Смекни!
smekni.com

Жизнь и творчество А. Блока (стр. 3 из 5)

«Донна Анна в смертный час твой встанет. // Анна встанет в смертный час».

Если в цикле «Возмездие» расплате подвергается личность, допустившая воздействие на себя губитель­ных ядов «страшного мира», то в «Ямбах» возмездие грозит уже не отдельному человеку, а «страшному миру» в целом. Смысловой и ритмической основой цикла стал «гневный ямб». Это подчеркивает и эпи­граф к нему — слова древнеримского сатирика Юве-нала: «Негодование рождает стих». Ранее в письме к А. Белому Блок признавал право «здраво, честно, наяву говорить «НЕТ» всему настоящему только за тем человеком, кто делает это «по-божьи» (т. е. имея в себе в самых глубинах скрытое, но верное «ДА»)». Это «ДА» — вера в добро и свет и желание трудиться во имя их будущего торжества,— прозвучало во вступи­тельном стихотворении цикла:

О, я хочу безумно жить:

Все сущее — увековечить, Безличное — вочеловечить, Несбывшееся — воплотить!

Говоря «нет» «дням настоящим», поэт убежден в том, что крушение старых устоев жизни — неизбеж­но:

На непроглядный ужас жизни Открой скорей, открой глаза, Пока великая гроза Все не смела в твоей отчизне...

(Да, так диктует, вдохновенье...)

**ЧАСТИ ЗАДАНИЯ**
**a)** Напечатайте без изменений отрывок из текста о Блоке, начиная со слов «Если в цикле» и заканчивая словами «Несбывшееся — воплотить!».
**b)** Выведите дословно все строки записей набора данных, не включая в ответ изображения.
Текст и записи между собой никак не связаны.

(Записи набора данных)
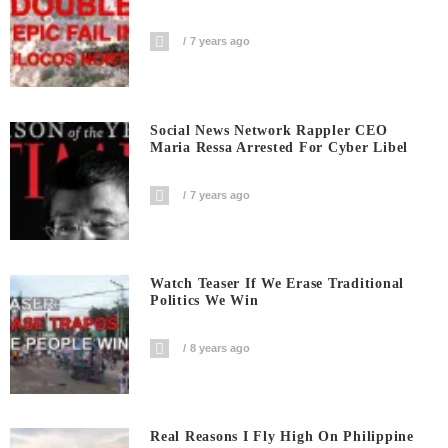
7 years ago
Social News Network Rappler CEO
Maria Ressa Arrested For Cyber Libel
7 years ago
Watch Teaser If We Erase Traditional
Politics We Win
8 years ago
Real Reasons I Fly High On Philippine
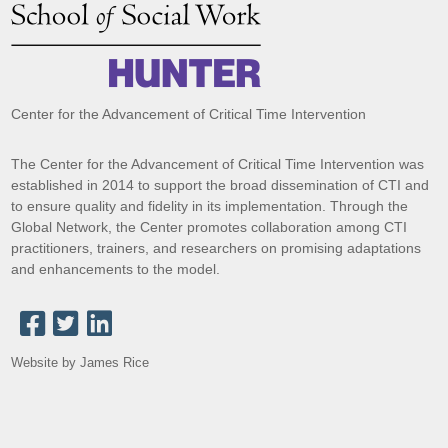
Center for the Advancement of Critical Time Intervention
The Center for the Advancement of Critical Time Intervention was
established in 2014 to support the broad dissemination of CTI and
to ensure quality and fidelity in its implementation. Through the
Global Network, the Center promotes collaboration among CTI
practitioners, trainers, and researchers on promising adaptations
and enhancements to the model.
Website by James Rice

**ОТВЕТЫ К ЗАДАНИЯМ**
**a)**
Если в цикле «Возмездие» расплате подвергается личность, допустившая воздействие на себя губитель­ных ядов «страшного мира», то в «Ямбах» возмездие грозит уже не отдельному человеку, а «страшному миру» в целом. Смысловой и ритмической основой цикла стал «гневный ямб». Это подчеркивает и эпи­граф к нему — слова древнеримского сатирика Юве-нала: «Негодование рождает стих». Ранее в письме к А. Белому Блок признавал право «здраво, честно, наяву говорить «НЕТ» всему настоящему только за тем человеком, кто делает это «по-божьи» (т. е. имея в себе в самых глубинах скрытое, но верное «ДА»)». Это «ДА» — вера в добро и свет и желание трудиться во имя их будущего торжества,— прозвучало во вступи­тельном стихотворении цикла:

О, я хочу безумно жить:

Все сущее — увековечить, Безличное — вочеловечить, Несбывшееся — воплотить!

**b)**
7 years ago
Social News Network Rappler CEO
Maria Ressa Arrested For Cyber Libel
7 years ago
Watch Teaser If We Erase Traditional
Politics We Win
8 years ago
Real Reasons I Fly High On Philippine
Center for the Advancement of Critical Time Intervention
The Center for the Advancement of Critical Time Intervention was
established in 2014 to support the broad dissemination of CTI and
to ensure quality and fidelity in its implementation. Through the
Global Network, the Center promotes collaboration among CTI
practitioners, trainers, and researchers on promising adaptations
and enhancements to the model.
Website by James Rice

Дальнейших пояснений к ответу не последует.